** SOURCE DOCUMENT follows **

I'd been studying for the US nursing board exams and I was doing so well keeping up with it...until lately. I stopped partway through obstetrics. I guess I got busy with the weddings and my own personal misery. I'm just plain stuck in general, but lately everything seems to hinge on obstetrics. I was on my way to Costco with Lana, one of my three pregnant friends, and I told her about my dream.
"Last night I dreamt I was pregnant".
"Oh yeah?"
"Yeah, although I wasn't showing much yet. It was like I was as far along as you are, but somehow it was time to have the baby, so I ran a warm bath and I got in. It was like a big bathtub - jacuzzi-sized."
"You were going to have an under-water birth?", Lana asked laughing.
She changed lanes, cutting off a a range rover. They honked at her but she didn't seem to notice.
"I don't know. I guess", I continued. "You were there and Shoshi. There were a few other people too but I don't think I could see their faces. Anyway, you guys were all sitting around the edge of the tub. There were no contractions, at least none that I could feel so I was confused. I asked you guys, 'Do I just try and push or do I wait until I feel like it?' No one could answer my questions. I started to worry that, what if it wasn't my time and I had brought you guys all there for nothing. I didn't know what to do. Should I play along? Push even though I wasn't really in labour? I thought maybe if I push hard enough, it would start."

** End of SOURCE DOCUMENT **

EXERCISES =
#1 Retype the dream story word for word, starting with "I'd been studying" and going on through "Lana asked laughing.".
#2 Extend the dream story from the point where it stops.
The material that comes next is separate from the dream story.

** PROVIDED DATA follows **

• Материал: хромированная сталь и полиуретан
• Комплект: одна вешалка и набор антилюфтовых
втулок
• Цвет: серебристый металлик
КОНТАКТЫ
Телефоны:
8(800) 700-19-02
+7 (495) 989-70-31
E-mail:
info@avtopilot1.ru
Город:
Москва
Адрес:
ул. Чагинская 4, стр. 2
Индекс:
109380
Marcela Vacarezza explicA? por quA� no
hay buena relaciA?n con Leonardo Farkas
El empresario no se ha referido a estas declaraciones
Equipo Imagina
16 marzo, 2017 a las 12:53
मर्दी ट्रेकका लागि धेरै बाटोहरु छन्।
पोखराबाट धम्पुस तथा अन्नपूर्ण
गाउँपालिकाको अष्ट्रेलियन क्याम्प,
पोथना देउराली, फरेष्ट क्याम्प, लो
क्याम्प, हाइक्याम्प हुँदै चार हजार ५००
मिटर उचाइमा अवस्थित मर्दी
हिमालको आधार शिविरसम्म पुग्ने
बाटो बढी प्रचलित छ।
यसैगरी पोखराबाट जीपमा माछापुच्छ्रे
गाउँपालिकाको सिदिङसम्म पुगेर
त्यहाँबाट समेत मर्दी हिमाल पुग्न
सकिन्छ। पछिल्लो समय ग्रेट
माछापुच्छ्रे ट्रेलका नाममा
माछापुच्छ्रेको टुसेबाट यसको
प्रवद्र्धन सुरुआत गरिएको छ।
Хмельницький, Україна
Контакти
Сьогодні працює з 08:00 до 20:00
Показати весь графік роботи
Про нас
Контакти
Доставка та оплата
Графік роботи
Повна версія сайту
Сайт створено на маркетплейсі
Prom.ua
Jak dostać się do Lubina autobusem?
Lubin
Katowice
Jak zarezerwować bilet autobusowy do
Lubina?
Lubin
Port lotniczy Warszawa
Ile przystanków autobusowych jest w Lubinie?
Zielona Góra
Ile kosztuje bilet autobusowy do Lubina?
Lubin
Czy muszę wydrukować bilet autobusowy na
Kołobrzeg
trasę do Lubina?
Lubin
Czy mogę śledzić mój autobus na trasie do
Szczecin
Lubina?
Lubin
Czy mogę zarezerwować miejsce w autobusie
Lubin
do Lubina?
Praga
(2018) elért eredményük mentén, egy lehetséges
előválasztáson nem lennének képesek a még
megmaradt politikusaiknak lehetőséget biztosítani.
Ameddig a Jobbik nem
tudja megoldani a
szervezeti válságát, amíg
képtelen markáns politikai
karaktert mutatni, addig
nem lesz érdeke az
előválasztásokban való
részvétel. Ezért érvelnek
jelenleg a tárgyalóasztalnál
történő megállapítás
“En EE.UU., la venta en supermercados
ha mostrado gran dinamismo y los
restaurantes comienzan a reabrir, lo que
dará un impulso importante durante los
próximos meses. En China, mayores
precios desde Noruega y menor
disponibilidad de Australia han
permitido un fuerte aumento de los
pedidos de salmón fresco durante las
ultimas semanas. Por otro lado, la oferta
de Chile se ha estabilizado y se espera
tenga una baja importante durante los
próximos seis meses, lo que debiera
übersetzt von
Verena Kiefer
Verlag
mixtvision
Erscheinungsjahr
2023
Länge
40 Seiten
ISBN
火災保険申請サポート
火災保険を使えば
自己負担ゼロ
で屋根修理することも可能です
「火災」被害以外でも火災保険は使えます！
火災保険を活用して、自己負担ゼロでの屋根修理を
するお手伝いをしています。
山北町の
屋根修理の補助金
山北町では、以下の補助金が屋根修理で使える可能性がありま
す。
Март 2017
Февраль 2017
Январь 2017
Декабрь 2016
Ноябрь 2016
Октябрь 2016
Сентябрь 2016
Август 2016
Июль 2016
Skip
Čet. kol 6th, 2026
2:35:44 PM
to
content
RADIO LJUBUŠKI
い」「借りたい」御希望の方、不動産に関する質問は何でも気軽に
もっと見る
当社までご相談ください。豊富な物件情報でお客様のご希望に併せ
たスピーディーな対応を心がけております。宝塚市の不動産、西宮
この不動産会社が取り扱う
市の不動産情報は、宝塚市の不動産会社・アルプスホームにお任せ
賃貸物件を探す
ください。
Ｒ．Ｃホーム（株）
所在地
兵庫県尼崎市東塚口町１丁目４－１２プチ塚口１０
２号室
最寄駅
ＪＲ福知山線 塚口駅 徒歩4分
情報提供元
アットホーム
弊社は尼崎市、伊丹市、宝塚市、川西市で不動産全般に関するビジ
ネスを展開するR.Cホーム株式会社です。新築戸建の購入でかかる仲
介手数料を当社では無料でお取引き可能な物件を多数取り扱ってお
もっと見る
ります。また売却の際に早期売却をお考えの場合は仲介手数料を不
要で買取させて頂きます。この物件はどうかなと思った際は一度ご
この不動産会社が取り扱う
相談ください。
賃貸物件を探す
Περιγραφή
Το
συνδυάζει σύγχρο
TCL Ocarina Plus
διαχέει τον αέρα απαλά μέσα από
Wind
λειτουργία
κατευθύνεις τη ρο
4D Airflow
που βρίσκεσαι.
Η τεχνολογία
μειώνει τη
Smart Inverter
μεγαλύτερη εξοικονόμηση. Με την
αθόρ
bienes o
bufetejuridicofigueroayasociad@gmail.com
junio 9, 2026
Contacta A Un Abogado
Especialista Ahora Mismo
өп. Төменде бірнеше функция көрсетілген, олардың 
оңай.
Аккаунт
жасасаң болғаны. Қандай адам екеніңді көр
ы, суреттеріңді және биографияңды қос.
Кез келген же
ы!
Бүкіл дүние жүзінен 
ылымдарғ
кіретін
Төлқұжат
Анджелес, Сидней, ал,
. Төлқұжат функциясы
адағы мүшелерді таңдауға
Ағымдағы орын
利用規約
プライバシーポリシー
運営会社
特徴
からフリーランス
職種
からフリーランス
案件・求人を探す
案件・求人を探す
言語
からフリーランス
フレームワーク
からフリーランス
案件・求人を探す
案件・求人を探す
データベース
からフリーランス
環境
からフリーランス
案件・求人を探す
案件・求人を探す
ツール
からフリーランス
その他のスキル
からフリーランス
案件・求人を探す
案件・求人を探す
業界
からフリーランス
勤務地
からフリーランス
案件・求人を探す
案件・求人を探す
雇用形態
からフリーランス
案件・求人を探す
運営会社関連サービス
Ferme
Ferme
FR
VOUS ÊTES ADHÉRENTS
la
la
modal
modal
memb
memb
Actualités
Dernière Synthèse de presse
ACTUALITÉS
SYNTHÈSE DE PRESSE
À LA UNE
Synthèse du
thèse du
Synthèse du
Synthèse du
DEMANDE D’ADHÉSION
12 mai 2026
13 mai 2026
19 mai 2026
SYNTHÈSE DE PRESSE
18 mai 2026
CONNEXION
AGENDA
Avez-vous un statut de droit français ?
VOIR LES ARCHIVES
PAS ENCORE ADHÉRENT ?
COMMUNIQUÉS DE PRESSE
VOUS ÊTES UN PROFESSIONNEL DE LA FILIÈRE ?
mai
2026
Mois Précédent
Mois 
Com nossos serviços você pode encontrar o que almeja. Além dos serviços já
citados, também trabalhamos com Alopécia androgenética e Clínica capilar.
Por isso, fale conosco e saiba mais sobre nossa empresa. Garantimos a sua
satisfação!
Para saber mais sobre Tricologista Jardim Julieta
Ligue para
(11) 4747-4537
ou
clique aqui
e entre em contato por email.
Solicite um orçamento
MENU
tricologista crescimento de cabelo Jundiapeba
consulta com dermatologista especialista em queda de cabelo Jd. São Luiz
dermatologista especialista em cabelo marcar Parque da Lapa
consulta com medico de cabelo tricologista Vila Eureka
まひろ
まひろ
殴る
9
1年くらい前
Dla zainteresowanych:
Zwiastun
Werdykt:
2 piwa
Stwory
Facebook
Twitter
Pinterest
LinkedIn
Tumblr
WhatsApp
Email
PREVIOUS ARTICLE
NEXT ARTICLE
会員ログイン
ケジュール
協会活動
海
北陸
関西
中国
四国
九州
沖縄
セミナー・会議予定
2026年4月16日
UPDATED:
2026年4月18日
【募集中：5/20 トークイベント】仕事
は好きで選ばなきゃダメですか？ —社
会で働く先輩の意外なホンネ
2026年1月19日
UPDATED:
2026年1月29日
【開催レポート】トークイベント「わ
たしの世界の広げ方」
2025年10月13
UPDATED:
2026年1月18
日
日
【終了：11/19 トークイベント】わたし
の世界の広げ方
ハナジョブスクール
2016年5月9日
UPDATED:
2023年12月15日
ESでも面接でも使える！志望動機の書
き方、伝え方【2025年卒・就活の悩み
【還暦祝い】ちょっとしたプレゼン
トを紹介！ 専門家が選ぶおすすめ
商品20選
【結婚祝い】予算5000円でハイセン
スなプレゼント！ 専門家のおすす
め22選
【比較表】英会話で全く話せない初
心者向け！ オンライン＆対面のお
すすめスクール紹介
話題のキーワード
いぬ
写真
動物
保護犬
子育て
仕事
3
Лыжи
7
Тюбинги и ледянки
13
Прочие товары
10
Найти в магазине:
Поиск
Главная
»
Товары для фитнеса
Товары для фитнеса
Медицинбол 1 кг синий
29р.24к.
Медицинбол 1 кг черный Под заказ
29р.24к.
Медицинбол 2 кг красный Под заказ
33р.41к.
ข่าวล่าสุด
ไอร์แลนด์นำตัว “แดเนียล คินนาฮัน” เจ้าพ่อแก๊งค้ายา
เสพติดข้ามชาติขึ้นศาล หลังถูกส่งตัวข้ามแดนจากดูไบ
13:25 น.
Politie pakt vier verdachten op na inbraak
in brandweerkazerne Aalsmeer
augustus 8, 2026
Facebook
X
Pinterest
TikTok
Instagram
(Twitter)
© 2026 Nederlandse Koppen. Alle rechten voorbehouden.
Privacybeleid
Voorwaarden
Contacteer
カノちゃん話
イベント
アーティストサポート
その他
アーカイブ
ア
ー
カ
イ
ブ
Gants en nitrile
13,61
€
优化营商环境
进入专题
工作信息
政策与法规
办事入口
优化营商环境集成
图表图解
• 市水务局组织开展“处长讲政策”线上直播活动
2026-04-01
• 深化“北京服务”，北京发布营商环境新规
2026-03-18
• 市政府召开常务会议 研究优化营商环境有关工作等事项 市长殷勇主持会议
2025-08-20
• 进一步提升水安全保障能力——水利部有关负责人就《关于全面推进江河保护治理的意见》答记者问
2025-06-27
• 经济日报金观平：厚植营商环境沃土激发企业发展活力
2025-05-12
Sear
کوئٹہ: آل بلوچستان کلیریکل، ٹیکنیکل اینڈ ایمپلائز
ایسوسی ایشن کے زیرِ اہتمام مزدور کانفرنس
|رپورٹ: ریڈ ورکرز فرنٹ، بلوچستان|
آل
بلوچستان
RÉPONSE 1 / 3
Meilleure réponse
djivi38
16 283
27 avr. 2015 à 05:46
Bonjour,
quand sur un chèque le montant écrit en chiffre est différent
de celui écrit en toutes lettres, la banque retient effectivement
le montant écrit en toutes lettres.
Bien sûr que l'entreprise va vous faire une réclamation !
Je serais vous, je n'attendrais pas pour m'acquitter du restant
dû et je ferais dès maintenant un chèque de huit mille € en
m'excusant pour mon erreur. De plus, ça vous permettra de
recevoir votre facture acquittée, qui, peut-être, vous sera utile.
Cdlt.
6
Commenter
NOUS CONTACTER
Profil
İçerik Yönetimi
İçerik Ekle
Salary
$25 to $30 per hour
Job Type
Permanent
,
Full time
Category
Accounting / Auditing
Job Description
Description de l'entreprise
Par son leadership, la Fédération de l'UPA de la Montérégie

** End of PROVIDED DATA **

ANSWER SECTION =
#1
I'd been studying for the US nursing board exams and I was doing so well keeping up with it...until lately. I stopped partway through obstetrics. I guess I got busy with the weddings and my own personal misery. I'm just plain stuck in general, but lately everything seems to hinge on obstetrics. I was on my way to Costco with Lana, one of my three pregnant friends, and I told her about my dream.
"Last night I dreamt I was pregnant".
"Oh yeah?"
"Yeah, although I wasn't showing much yet. It was like I was as far along as you are, but somehow it was time to have the baby, so I ran a warm bath and I got in. It was like a big bathtub - jacuzzi-sized."
"You were going to have an under-water birth?", Lana asked laughing.

#2
"What happened?"
"I don't know - I guess I woke up."
"Too funny. I had a dream last night about my old Uncle Leo. He was outside my house, sitting in the drivers seat of a school bus. Everyone was coming up to me and saying, 'Do something! You gotta get your Uncle Leo off the bus.' He's been dead for years - I barely even knew him. I wonder why I'd be dreaming about him?"
It was my turn to laugh. "Poor Uncle Leo."
***
When I was eight or nine, reading 'Are You There G-d it's Me Margaret' for the fifth time, I dreamt I jumped up and down really hard and I got my period. It was so real and I wanted my period so badly that when I woke up, I decided to try it. With my eyes barely open and a bad case of bed head, I stood in the center of my bedroom, between the twin beds. I jumped, but even before I started, I knew it wasn't going to work. For a moment or two I pretended not to know, but I knew.
"Whats going on up there?!?!" My Mother yelled from the kitchen.
"Nothing! I tripped, that's all."
"Well cut it out!"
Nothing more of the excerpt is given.